» **RECORD EXTRACTS**:
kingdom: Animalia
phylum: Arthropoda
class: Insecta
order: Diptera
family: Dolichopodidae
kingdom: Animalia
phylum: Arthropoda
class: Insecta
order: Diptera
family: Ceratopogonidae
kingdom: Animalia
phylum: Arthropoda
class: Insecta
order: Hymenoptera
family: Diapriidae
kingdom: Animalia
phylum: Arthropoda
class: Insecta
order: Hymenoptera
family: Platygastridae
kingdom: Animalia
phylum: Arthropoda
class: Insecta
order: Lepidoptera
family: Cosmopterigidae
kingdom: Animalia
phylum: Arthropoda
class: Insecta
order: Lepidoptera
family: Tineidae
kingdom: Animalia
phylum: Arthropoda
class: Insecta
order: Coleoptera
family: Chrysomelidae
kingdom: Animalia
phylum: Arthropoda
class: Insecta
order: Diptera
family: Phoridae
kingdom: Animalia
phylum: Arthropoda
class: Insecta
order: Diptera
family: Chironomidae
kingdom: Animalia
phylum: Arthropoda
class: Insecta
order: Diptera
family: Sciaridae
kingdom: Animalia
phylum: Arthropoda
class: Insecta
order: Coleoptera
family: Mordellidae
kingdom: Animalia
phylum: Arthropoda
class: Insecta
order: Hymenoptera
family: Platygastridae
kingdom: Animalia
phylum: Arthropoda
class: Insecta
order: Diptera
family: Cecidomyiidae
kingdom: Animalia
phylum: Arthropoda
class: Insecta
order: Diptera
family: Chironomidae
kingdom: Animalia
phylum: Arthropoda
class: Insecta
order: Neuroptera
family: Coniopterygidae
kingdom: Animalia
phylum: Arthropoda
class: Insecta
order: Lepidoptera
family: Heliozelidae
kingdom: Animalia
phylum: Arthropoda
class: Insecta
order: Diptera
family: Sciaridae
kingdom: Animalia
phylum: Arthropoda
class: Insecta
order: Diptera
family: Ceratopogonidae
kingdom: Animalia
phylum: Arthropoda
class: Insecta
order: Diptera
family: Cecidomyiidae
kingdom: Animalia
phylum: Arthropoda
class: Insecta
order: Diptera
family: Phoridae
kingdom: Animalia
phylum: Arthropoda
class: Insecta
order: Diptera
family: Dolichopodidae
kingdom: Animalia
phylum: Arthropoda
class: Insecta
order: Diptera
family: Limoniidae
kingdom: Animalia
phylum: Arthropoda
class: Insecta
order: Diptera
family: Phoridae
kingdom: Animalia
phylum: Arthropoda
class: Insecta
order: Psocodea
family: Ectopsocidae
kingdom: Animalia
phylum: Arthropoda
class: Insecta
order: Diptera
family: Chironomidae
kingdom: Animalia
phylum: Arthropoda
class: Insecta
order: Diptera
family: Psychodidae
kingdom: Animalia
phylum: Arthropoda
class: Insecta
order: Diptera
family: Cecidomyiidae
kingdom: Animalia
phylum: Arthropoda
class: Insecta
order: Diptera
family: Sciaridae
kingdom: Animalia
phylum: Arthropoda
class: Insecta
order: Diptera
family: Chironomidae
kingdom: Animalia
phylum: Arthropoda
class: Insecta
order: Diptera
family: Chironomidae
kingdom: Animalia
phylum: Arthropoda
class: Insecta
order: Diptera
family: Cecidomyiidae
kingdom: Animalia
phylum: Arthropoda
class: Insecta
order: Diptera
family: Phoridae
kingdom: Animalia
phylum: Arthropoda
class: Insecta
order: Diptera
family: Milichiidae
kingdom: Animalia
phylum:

» **EXERCISE OBJECTIVE**: Rewrite the lines from the one containing "family: Diapriidae" through the one containing "family: Tineidae", inclusive, changing "class" to "group" and leaving everything else unchanged.

» **RESULT BELOW**:
family: Diapriidae
kingdom: Animalia
phylum: Arthropoda
group: Insecta
order: Hymenoptera
family: Platygastridae
kingdom: Animalia
phylum: Arthropoda
group: Insecta
order: Lepidoptera
family: Cosmopterigidae
kingdom: Animalia
phylum: Arthropoda
group: Insecta
order: Lepidoptera
family: Tineidae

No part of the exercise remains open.